Wonwoo cocked his head at you, perplexed.
“What the absolute fuck are you talking about?” He felt a laugh in his chest, but he pushed it down. Wonwoo had never met anyone like you before. “You made up everything you just said.”
“Yes.”
“Yes, what?”
“I go on tangents. It’s just something I do.”
“Damn. I can tell.” Wonwoo rubbed at the corner of his eye and slipped the ankle off his knee, further spreading his legs. “You like hearing the sound of your own voice, yeah?”
He always hated when people bothered him at the café, especially when he was trying to write. Today, it was different.
“Well, that’s true.” You beamed at him so matter-of-factly, like it was obvious. “The most beautiful sound in the world, isn’t it?”
“Mm.”
“Thought so. Ugh, I just can’t believe you have no writer friends to hook me up with.” He watched you slouch forward, slapping your arms across the table. “I’ll have to go wait outside Gildan Hall and start ambushing all the smart-looking literature majors.”

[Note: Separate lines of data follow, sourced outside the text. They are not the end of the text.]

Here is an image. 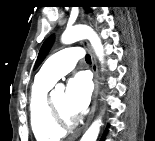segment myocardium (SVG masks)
Returning a JSON list of instances; mask_svg holds the SVG:
<instances>
[{"label":"myocardium","instance_id":"f54148a6","mask_svg":"<svg viewBox=\"0 0 155 141\" xmlns=\"http://www.w3.org/2000/svg\"><path fill=\"white\" fill-rule=\"evenodd\" d=\"M47 109H48V116L53 125L61 131L72 129L77 124V119L73 116L66 117L64 116L55 106L52 94L47 96Z\"/></svg>","mask_w":155,"mask_h":141}]
</instances>
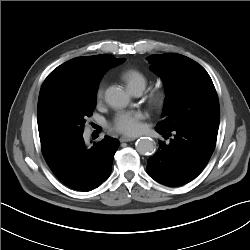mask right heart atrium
<instances>
[{"instance_id":"d8ad5b80","label":"right heart atrium","mask_w":250,"mask_h":250,"mask_svg":"<svg viewBox=\"0 0 250 250\" xmlns=\"http://www.w3.org/2000/svg\"><path fill=\"white\" fill-rule=\"evenodd\" d=\"M104 88H105V84L104 82H101L96 90V99L97 101H101L104 95Z\"/></svg>"}]
</instances>
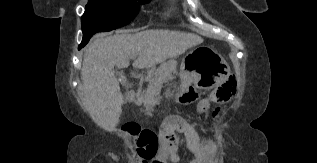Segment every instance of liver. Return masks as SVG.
<instances>
[{
	"label": "liver",
	"instance_id": "6515ba94",
	"mask_svg": "<svg viewBox=\"0 0 317 163\" xmlns=\"http://www.w3.org/2000/svg\"><path fill=\"white\" fill-rule=\"evenodd\" d=\"M202 42L203 38L196 34L166 29L98 35L83 56L81 80L85 109L98 126L114 129L120 121L124 101L114 74L115 66L128 67L133 59L135 68H150Z\"/></svg>",
	"mask_w": 317,
	"mask_h": 163
}]
</instances>
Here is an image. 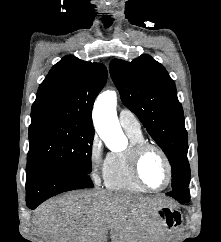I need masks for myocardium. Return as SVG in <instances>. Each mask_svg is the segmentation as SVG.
I'll return each mask as SVG.
<instances>
[{"label":"myocardium","instance_id":"obj_1","mask_svg":"<svg viewBox=\"0 0 221 242\" xmlns=\"http://www.w3.org/2000/svg\"><path fill=\"white\" fill-rule=\"evenodd\" d=\"M155 150L157 151L163 158L166 168H167V180L166 183L160 187V188H153L149 186L143 179L141 175V163L144 158V156L150 151ZM130 167L131 172L134 177V179L137 181L139 185H141L144 189L153 191V192H159L165 190L171 183L173 178V167L170 161V158L168 157L167 153L157 144L150 143V142H142L139 144L134 145L131 148L130 152Z\"/></svg>","mask_w":221,"mask_h":242}]
</instances>
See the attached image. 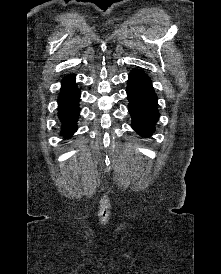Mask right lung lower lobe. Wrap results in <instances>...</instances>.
<instances>
[{"label":"right lung lower lobe","instance_id":"1","mask_svg":"<svg viewBox=\"0 0 221 274\" xmlns=\"http://www.w3.org/2000/svg\"><path fill=\"white\" fill-rule=\"evenodd\" d=\"M80 91L75 84V76L68 75L62 81L58 98V117L61 121V135L69 138L77 130Z\"/></svg>","mask_w":221,"mask_h":274}]
</instances>
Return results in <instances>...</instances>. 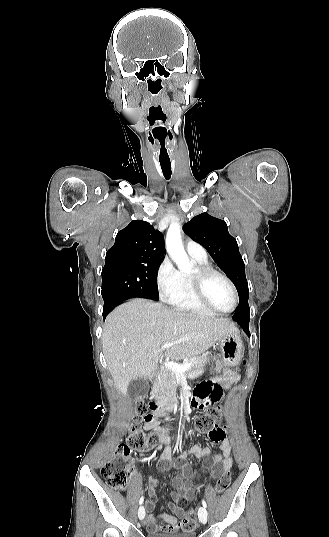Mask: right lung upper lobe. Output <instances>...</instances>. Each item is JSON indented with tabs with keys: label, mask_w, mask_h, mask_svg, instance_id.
<instances>
[{
	"label": "right lung upper lobe",
	"mask_w": 329,
	"mask_h": 537,
	"mask_svg": "<svg viewBox=\"0 0 329 537\" xmlns=\"http://www.w3.org/2000/svg\"><path fill=\"white\" fill-rule=\"evenodd\" d=\"M163 256V234L148 222L134 220L118 232L114 245L106 253L105 266L147 264L162 261Z\"/></svg>",
	"instance_id": "cb5924a9"
}]
</instances>
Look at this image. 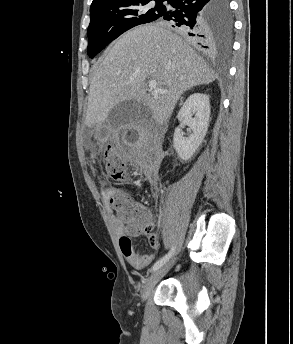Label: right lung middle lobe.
Instances as JSON below:
<instances>
[{"label": "right lung middle lobe", "mask_w": 293, "mask_h": 344, "mask_svg": "<svg viewBox=\"0 0 293 344\" xmlns=\"http://www.w3.org/2000/svg\"><path fill=\"white\" fill-rule=\"evenodd\" d=\"M151 1L155 7L150 8ZM165 0H117L90 10L88 56L93 58L111 41L140 24L161 19L166 13ZM213 21L214 45L229 46L232 20L228 0H216Z\"/></svg>", "instance_id": "right-lung-middle-lobe-1"}]
</instances>
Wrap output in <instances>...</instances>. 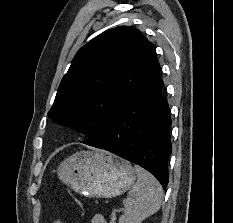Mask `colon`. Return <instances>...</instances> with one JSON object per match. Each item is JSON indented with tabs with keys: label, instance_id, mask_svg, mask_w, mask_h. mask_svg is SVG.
<instances>
[{
	"label": "colon",
	"instance_id": "5ec220e1",
	"mask_svg": "<svg viewBox=\"0 0 233 223\" xmlns=\"http://www.w3.org/2000/svg\"><path fill=\"white\" fill-rule=\"evenodd\" d=\"M54 223H62L61 220H56Z\"/></svg>",
	"mask_w": 233,
	"mask_h": 223
}]
</instances>
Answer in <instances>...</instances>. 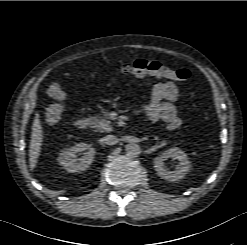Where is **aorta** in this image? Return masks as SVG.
I'll return each instance as SVG.
<instances>
[{
  "label": "aorta",
  "mask_w": 247,
  "mask_h": 245,
  "mask_svg": "<svg viewBox=\"0 0 247 245\" xmlns=\"http://www.w3.org/2000/svg\"><path fill=\"white\" fill-rule=\"evenodd\" d=\"M125 152L129 157H138L141 153V148L138 144L131 143L126 146Z\"/></svg>",
  "instance_id": "762f6f07"
}]
</instances>
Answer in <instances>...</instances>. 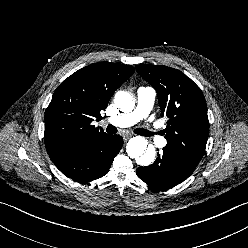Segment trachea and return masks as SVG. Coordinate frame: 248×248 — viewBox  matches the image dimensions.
I'll return each mask as SVG.
<instances>
[{"label": "trachea", "instance_id": "trachea-1", "mask_svg": "<svg viewBox=\"0 0 248 248\" xmlns=\"http://www.w3.org/2000/svg\"><path fill=\"white\" fill-rule=\"evenodd\" d=\"M106 131L109 133V134H115L117 133V128L113 125H108L107 128H106ZM136 134H139V135H142V136H150V133L148 131H146L145 129H141V128H137L135 129L134 131Z\"/></svg>", "mask_w": 248, "mask_h": 248}]
</instances>
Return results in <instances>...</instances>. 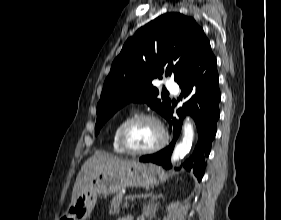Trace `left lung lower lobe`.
Instances as JSON below:
<instances>
[{"label":"left lung lower lobe","instance_id":"1","mask_svg":"<svg viewBox=\"0 0 281 220\" xmlns=\"http://www.w3.org/2000/svg\"><path fill=\"white\" fill-rule=\"evenodd\" d=\"M177 83L182 90L180 98L187 101L183 104V108L178 110V120L172 117L173 107L166 118L173 126V140L165 149L153 155L143 156L140 161L153 162L164 168H170V156L179 137L183 117L185 114H191L198 127V143L192 156L183 163L182 168L193 170L200 181L204 175L205 161L210 153L220 116L221 95L218 88L217 62L211 47L193 58L188 71Z\"/></svg>","mask_w":281,"mask_h":220}]
</instances>
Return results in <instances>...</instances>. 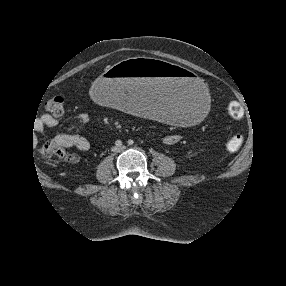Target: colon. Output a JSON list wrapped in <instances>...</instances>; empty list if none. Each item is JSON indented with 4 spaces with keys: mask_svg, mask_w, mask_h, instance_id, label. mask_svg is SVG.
Wrapping results in <instances>:
<instances>
[{
    "mask_svg": "<svg viewBox=\"0 0 286 286\" xmlns=\"http://www.w3.org/2000/svg\"><path fill=\"white\" fill-rule=\"evenodd\" d=\"M65 105V98L62 94L55 95L48 99L45 103L46 109L55 116L62 114ZM227 112L233 119L239 120L244 116V109L237 101H231L227 105ZM243 145V137L239 134H234L226 142V148L230 152H237ZM41 153L52 161H61L66 157L62 146L55 141H49L43 144Z\"/></svg>",
    "mask_w": 286,
    "mask_h": 286,
    "instance_id": "obj_1",
    "label": "colon"
}]
</instances>
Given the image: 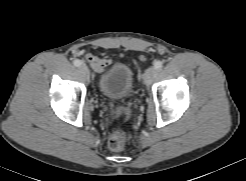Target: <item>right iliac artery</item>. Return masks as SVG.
Returning <instances> with one entry per match:
<instances>
[{"label": "right iliac artery", "instance_id": "right-iliac-artery-1", "mask_svg": "<svg viewBox=\"0 0 246 181\" xmlns=\"http://www.w3.org/2000/svg\"><path fill=\"white\" fill-rule=\"evenodd\" d=\"M73 64H74V66L79 67L80 65H82V61L76 59V60L73 61Z\"/></svg>", "mask_w": 246, "mask_h": 181}]
</instances>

Wonwoo found himself examining your perfect nail polish.
“Good luck with that.”
“Can you at least try to sound more sympathetic?”

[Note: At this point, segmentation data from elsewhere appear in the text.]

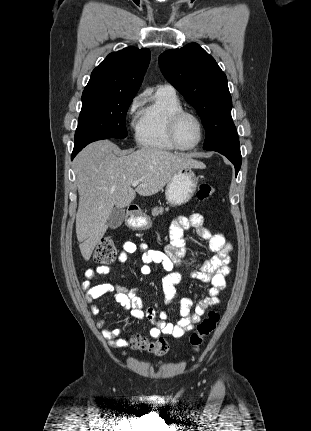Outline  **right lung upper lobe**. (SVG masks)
<instances>
[{
	"label": "right lung upper lobe",
	"mask_w": 311,
	"mask_h": 431,
	"mask_svg": "<svg viewBox=\"0 0 311 431\" xmlns=\"http://www.w3.org/2000/svg\"><path fill=\"white\" fill-rule=\"evenodd\" d=\"M150 61V50L128 47L110 53L91 73L83 93L136 95Z\"/></svg>",
	"instance_id": "obj_1"
}]
</instances>
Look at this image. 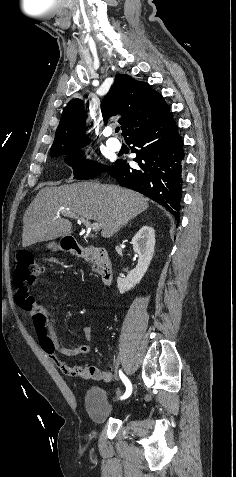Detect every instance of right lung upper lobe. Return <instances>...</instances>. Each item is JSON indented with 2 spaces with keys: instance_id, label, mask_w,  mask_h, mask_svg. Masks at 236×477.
Wrapping results in <instances>:
<instances>
[{
  "instance_id": "right-lung-upper-lobe-1",
  "label": "right lung upper lobe",
  "mask_w": 236,
  "mask_h": 477,
  "mask_svg": "<svg viewBox=\"0 0 236 477\" xmlns=\"http://www.w3.org/2000/svg\"><path fill=\"white\" fill-rule=\"evenodd\" d=\"M101 110L105 117L122 115L119 123L125 140L138 130L156 125L170 113L161 95L147 83L122 74L115 76V83L104 98ZM85 117L83 101H70L63 110L50 152L73 151L87 145Z\"/></svg>"
}]
</instances>
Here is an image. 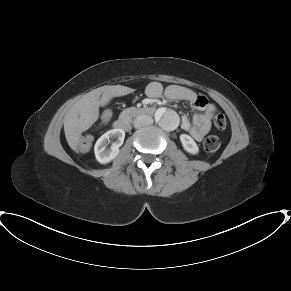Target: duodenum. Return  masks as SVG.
<instances>
[{
	"mask_svg": "<svg viewBox=\"0 0 291 291\" xmlns=\"http://www.w3.org/2000/svg\"><path fill=\"white\" fill-rule=\"evenodd\" d=\"M131 113L137 114V115H146V116H152L155 114V109L152 107H145V108H140L137 109ZM128 115L120 117L116 122H115V129L120 132H126L128 131L130 124H129V118Z\"/></svg>",
	"mask_w": 291,
	"mask_h": 291,
	"instance_id": "duodenum-1",
	"label": "duodenum"
}]
</instances>
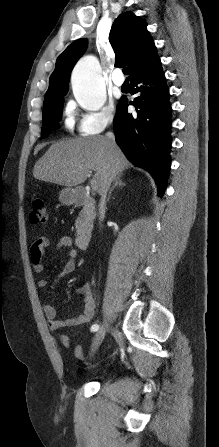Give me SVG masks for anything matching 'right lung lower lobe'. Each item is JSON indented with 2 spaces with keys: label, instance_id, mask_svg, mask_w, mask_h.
<instances>
[{
  "label": "right lung lower lobe",
  "instance_id": "98d812e1",
  "mask_svg": "<svg viewBox=\"0 0 219 447\" xmlns=\"http://www.w3.org/2000/svg\"><path fill=\"white\" fill-rule=\"evenodd\" d=\"M132 94L139 93L127 110V99L121 98L114 118L116 143L135 165L154 177L161 197L170 170L171 104L160 59L130 79Z\"/></svg>",
  "mask_w": 219,
  "mask_h": 447
}]
</instances>
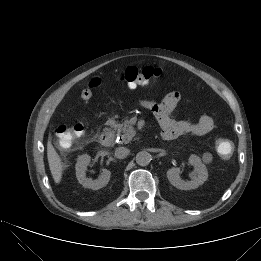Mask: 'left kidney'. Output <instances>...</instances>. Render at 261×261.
<instances>
[{"label": "left kidney", "mask_w": 261, "mask_h": 261, "mask_svg": "<svg viewBox=\"0 0 261 261\" xmlns=\"http://www.w3.org/2000/svg\"><path fill=\"white\" fill-rule=\"evenodd\" d=\"M189 164L194 166L196 176L191 181L181 179V170L178 167L170 168L167 171V178L169 182L176 188L181 190H191L197 188L208 179V171L201 159L196 155H191L188 159Z\"/></svg>", "instance_id": "5707ae66"}]
</instances>
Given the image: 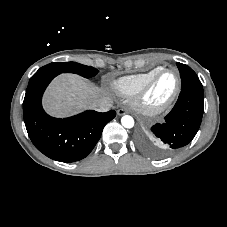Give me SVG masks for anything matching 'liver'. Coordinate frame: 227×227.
Instances as JSON below:
<instances>
[{
	"instance_id": "6515ba94",
	"label": "liver",
	"mask_w": 227,
	"mask_h": 227,
	"mask_svg": "<svg viewBox=\"0 0 227 227\" xmlns=\"http://www.w3.org/2000/svg\"><path fill=\"white\" fill-rule=\"evenodd\" d=\"M105 91L80 76L63 74L55 78L44 96L45 110L57 117L80 112L96 100L105 97Z\"/></svg>"
}]
</instances>
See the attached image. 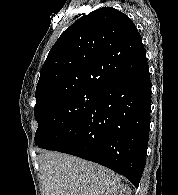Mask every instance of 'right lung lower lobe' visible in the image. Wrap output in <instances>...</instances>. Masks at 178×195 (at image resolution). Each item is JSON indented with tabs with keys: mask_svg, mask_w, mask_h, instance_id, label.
Instances as JSON below:
<instances>
[{
	"mask_svg": "<svg viewBox=\"0 0 178 195\" xmlns=\"http://www.w3.org/2000/svg\"><path fill=\"white\" fill-rule=\"evenodd\" d=\"M149 66L98 90L93 106L53 150L99 163L138 187L149 139Z\"/></svg>",
	"mask_w": 178,
	"mask_h": 195,
	"instance_id": "1",
	"label": "right lung lower lobe"
}]
</instances>
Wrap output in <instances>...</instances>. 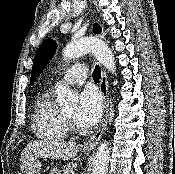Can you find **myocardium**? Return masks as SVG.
<instances>
[{
  "label": "myocardium",
  "instance_id": "obj_1",
  "mask_svg": "<svg viewBox=\"0 0 175 174\" xmlns=\"http://www.w3.org/2000/svg\"><path fill=\"white\" fill-rule=\"evenodd\" d=\"M62 115H63V119H64V122H65L66 126L68 128H70L71 130L76 131V127L73 124L72 119L70 117H68L67 115H65L64 113H62Z\"/></svg>",
  "mask_w": 175,
  "mask_h": 174
}]
</instances>
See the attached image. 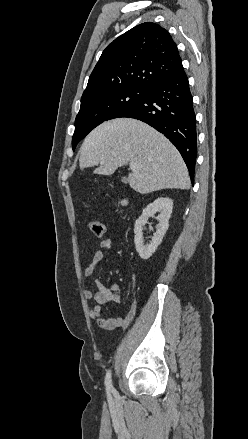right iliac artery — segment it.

“You don’t seem like a person who appreciates sympathy.”
“Pft. According to who? I like being comforted when the time is right, and you’re not being very comforting.” You groaned into the table.
“You like being comforted?” He scoffed.
Your head popped up, and you were pouting. “At certain times, yes. Most times, no. It’s a complicated system. No one’s really cared enough to learn it except for Mingyu, and that was by force, and I think even he hates it. But I’m not asking for the moon. Just a reasonably sized chunk of it. I have to be worth something, right?”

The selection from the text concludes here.